> _Exercise directions_: Scan the entries below for the string "Мероприятия" and copy every line where it turns up.

(Data excerpts)
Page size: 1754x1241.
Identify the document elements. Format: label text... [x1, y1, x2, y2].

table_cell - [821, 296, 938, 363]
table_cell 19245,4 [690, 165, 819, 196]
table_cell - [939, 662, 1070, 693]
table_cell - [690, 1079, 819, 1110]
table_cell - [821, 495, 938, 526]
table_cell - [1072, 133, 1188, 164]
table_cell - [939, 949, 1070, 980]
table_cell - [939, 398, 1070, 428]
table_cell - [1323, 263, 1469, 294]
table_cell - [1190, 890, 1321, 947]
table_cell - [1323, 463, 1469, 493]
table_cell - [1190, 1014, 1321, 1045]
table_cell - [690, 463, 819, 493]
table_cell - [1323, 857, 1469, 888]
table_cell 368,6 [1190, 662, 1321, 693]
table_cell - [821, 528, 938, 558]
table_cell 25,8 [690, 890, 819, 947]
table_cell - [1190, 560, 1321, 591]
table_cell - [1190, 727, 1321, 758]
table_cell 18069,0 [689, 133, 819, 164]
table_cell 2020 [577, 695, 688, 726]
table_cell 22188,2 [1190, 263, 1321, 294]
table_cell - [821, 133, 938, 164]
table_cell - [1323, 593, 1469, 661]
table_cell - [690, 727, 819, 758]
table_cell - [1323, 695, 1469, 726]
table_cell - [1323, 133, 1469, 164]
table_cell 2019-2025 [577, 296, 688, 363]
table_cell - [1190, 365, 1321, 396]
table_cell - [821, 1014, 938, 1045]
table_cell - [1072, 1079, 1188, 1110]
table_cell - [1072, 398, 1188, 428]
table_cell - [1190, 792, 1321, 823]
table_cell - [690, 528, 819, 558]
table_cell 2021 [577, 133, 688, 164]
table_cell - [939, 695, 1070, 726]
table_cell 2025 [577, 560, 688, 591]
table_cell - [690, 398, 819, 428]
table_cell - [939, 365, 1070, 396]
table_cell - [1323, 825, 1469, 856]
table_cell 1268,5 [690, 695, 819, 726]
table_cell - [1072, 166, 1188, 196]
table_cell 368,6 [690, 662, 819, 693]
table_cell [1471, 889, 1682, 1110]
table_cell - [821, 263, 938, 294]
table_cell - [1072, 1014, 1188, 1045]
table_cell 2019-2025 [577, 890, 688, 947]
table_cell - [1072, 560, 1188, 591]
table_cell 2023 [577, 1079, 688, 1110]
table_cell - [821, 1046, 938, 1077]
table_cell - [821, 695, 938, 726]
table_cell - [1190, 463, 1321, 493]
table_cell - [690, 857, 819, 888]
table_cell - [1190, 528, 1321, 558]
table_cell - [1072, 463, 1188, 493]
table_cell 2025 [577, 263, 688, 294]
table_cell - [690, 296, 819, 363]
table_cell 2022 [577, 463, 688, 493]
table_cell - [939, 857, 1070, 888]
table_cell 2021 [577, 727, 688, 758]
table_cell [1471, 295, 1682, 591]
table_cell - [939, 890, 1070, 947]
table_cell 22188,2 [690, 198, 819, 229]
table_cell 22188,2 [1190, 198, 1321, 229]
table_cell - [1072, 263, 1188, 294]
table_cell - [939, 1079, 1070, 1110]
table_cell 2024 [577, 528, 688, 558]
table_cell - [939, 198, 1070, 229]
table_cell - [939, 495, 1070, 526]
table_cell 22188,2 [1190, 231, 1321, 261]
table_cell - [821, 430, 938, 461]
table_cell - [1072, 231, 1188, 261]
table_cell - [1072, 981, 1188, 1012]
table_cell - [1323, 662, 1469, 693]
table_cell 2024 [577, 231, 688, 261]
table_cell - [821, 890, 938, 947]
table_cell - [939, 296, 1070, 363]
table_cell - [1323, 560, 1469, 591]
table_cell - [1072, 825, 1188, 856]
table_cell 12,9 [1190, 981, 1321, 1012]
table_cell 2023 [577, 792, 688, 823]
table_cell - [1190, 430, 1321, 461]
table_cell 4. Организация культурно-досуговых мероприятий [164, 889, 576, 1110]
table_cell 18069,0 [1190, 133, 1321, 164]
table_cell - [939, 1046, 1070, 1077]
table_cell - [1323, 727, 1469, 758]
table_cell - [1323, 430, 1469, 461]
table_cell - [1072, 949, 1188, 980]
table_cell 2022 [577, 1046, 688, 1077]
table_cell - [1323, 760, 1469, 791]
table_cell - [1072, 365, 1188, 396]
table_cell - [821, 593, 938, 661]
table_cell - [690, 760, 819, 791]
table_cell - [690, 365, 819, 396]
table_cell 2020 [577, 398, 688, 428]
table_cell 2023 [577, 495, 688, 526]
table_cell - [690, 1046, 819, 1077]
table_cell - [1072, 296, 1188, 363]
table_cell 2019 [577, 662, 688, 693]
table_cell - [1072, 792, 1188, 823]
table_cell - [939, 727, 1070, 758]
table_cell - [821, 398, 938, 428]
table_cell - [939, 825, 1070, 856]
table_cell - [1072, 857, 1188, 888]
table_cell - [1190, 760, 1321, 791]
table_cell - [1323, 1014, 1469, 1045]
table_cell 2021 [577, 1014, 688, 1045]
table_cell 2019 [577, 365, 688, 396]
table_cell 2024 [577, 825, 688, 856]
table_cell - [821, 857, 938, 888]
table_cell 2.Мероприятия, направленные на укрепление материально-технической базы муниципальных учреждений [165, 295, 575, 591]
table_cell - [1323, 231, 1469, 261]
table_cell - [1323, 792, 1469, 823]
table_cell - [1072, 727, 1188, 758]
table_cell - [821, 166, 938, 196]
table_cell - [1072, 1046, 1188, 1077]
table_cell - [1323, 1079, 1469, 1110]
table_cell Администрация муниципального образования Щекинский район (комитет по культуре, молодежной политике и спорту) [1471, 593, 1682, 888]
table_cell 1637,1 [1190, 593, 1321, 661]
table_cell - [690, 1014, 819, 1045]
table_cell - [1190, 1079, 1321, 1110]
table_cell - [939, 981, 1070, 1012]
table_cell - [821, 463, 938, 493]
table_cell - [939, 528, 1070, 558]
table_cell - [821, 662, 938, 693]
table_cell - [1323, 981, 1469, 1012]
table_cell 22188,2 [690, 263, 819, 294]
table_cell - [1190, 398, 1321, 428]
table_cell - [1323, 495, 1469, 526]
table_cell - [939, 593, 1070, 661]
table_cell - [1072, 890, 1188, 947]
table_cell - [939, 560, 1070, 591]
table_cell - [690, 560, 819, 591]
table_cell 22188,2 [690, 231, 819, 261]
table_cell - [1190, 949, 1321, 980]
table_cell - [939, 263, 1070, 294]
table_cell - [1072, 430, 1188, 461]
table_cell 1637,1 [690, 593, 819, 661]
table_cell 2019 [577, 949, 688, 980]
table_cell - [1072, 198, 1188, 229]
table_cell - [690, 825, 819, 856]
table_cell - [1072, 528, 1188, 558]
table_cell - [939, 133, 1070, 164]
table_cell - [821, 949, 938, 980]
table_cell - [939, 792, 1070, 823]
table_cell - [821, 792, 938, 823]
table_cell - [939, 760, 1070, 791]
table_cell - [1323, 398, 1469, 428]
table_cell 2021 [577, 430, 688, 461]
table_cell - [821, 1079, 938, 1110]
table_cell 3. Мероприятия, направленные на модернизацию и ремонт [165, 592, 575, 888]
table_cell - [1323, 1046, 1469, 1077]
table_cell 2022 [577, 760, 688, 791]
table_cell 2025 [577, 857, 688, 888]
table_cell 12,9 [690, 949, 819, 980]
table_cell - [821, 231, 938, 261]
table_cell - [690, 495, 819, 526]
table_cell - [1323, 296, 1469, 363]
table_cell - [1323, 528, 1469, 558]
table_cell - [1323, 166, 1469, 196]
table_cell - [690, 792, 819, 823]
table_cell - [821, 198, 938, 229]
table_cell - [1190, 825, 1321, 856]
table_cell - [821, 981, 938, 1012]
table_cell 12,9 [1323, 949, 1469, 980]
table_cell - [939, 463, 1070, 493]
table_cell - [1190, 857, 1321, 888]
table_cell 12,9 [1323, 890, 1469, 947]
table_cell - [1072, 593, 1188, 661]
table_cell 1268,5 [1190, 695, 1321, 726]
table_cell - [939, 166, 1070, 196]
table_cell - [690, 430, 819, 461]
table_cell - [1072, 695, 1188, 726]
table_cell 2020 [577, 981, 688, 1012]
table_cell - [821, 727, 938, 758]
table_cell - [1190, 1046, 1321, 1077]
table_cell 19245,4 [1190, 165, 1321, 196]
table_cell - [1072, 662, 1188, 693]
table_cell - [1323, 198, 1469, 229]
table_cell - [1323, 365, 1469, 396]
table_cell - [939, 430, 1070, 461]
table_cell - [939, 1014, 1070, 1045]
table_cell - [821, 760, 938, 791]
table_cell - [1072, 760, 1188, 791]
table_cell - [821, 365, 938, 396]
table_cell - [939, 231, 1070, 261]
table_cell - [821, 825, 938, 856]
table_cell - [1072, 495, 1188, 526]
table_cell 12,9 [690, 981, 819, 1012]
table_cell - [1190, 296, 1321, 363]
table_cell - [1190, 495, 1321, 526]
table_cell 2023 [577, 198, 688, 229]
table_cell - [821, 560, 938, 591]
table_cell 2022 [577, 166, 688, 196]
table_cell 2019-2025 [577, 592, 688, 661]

> _Written solution_:
table_cell 2.Мероприятия, направленные на укрепление материально-технической базы муниципальных учреждений [165, 295, 575, 591]
table_cell 3. Мероприятия, направленные на модернизацию и ремонт [165, 592, 575, 888]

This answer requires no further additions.